Receiving the flowers is one thing. Then having a video shared about it is another thing. And even beyond that, the second can also affect the perception on the first: maybe you thought it was something random at first, but then you realize it wasn't.
It's not like something changed magically for no reason because humans are weird.
But does it allow you to anonymously prove that you are a human? You don't want to go telling random websites who you are.
No one says this can't be done. In fact, it's explicitly mentioned in the essay, that the problem this approach has is that it's centralized and you typically can't use it as an anonymous proof of humanity, or disclosing information selectively.

SOURCE MATERIAL |
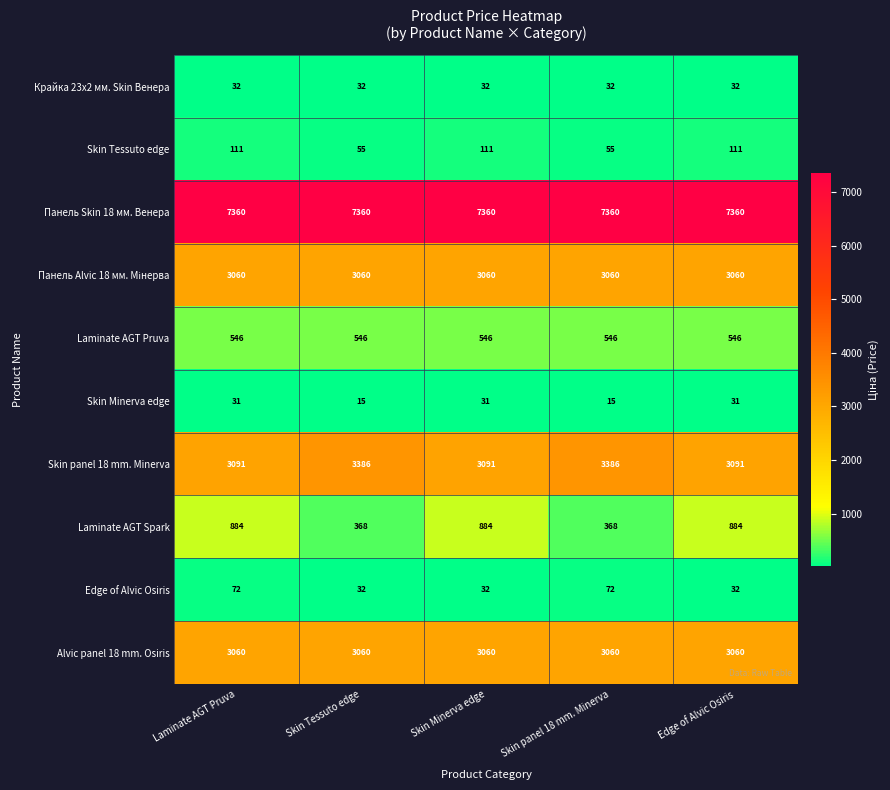

Read the Крайка 23x2 мм. Skin Венера value at Laminate AGT Pruva.

32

TASK SET |
1. In the comment on proving you're human, repeat word for word the stretch that begins at "It's not like" and stops after "disclosing information selectively.".
2. According to the comment on proving you're human, what problem with this approach does the essay explicitly mention?

EXERCISE SOLUTIONS |
1.
It's not like something changed magically for no reason because humans are weird.
But does it allow you to anonymously prove that you are a human? You don't want to go telling random websites who you are.
No one says this can't be done. In fact, it's explicitly mentioned in the essay, that the problem this approach has is that it's centralized and you typically can't use it as an anonymous proof of humanity, or disclosing information selectively.

2. It's centralized, and you typically can't use it as an anonymous proof of humanity or to disclose information selectively.